Katzenhalsband: Gut gemeint, aber oft gefährlich – Warum Sie Ihrer Katze besser keines anlegen sollten
Viele Katzenhalter*innen entscheiden sich aus unterschiedlichen Gründen dafür, ihrer Katze ein Halsband anzulegen – sei es zur Kennzeichnung, als modisches Accessoire oder mit einem Glöckchen, um Wildtiere wie Vögel zu schützen. Doch was zunächst harmlos erscheint, kann für Ihre Katze – insbesondere als Freigänger – schnell zur lebensbedrohlichen Gefahr werden.
Die unsichtbaren Risiken eines Katzenhalsbands
Ein Katzenhalsband, insbesondere ohne Sicherheitsverschluss, birgt zahlreiche Risiken, die oft unterschätzt werden:
- Strangulationsgefahr: Katzen können mit dem Halsband an Ästen, Zäunen, Türgriffen oder Möbeln hängen bleiben. Ohne eine Sollbruchstelle besteht akute Erstickungsgefahr.
- Verletzungen durch Verheddern: Beim Putzen oder Kratzen kann sich Ihre Katze mit der Pfote oder dem Unterkiefer im Halsband verfangen. Dies kann zu schweren Verletzungen, Nervenschäden oder sogar Amputationen führen.
- Hautreizungen und Fellverlust: Zu enge oder schlecht sitzende Halsbänder scheuern am Hals, verursachen Druckstellen, Entzündungen und dauerhaften Fellverlust.
- Gefahr durch Flohhalsbänder: Auch Parasitenhalsbänder bergen dieselben mechanischen Risiken wie normale Halsbänder. Zusätzlich enthalten sie oft chemische Wirkstoffe, die bei unsachgemäßer Anwendung gesundheitsschädlich sein können.

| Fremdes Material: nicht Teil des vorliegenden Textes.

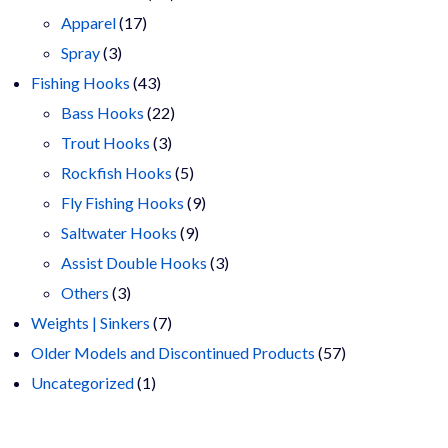
17
products
Apparel
17
3
products
Spray
3
products
43
Fishing Hooks
43
products
22
Bass Hooks
22
3
products
Trout Hooks
3
products
5
Rockfish Hooks
5
products
9
Fly Fishing Hooks
9
9
products
Saltwater Hooks
9
products
3
Assist Double Hooks
3
3
products
Others
3
products
7
Weights | Sinkers
7
products
57
Older Models and Discontinued Products
57
1
products
Uncategorized
1
product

Sicherheitshalsbänder – wirklich eine Lösung?
Sogenannte Sicherheitshalsbänder mit Sollbruchstelle oder elastischem Gummizug sollen sich bei starkem Zug öffnen. Doch auch diese Varianten sind nicht risikofrei:
- Die Sollbruchstelle funktioniert nur bei einem bestimmten Winkel und einer definierten Zugkraft.
- Gummizüge können das Risiko sogar erhöhen, da sich Gliedmaßen leichter darin verfangen können.
Studien zeigen: Verletzungen durch Halsbänder sind keine Seltenheit
Laut einer Untersuchung von TASSO e.V., einem der größten Haustierregister Europas, kam es bei 2,7 % der Katzen mit Halsband zu Verletzungen, bei 0,4 % sogar mit tödlichem Ausgang. Diese Zahlen verdeutlichen, dass das Risiko real ist – und keineswegs zu vernachlässigen.
Sichere Alternativen zur Kennzeichnung Ihrer Katze
Wenn Sie Ihre Katze kennzeichnen möchten, sollten Sie auf tierfreundliche und sichere Methoden setzen:
- Mikrochip: Ein winziger Transponder, der unter die Haut gesetzt wird und eine eindeutige Identifikation ermöglicht. Tierärzt*innen, Tierheime und Tierschutzorganisationen können ihn problemlos auslesen.
- Ohr-Tätowierung: Eine sichtbare Kennzeichnung im Ohr, meist mit einer Nummer und dem Kürzel der Tierarztpraxis. Besonders hilfreich, wenn Finder*innen keinen Chipleser zur Verfügung haben.
Beide Methoden sind dauerhaft, schmerzarm und sicher – im Gegensatz zum Halsband.
Fazit: Katzenhalsband – besser verzichten
Auch wenn ein Halsband praktisch oder hübsch erscheinen mag: Für Katzen, insbesondere Freigängerkatzen, überwiegen die Risiken deutlich. Als Tierheilpraktikerin mit Spezialisierung auf Katzen empfehle ich Ihnen dringend, auf Halsbänder zu verzichten und stattdessen auf sichere Alternativen zur Kennzeichnung zu setzen.
Wenn Sie Ihre Katze lieben, schützen Sie sie – und verzichten auf das Halsband.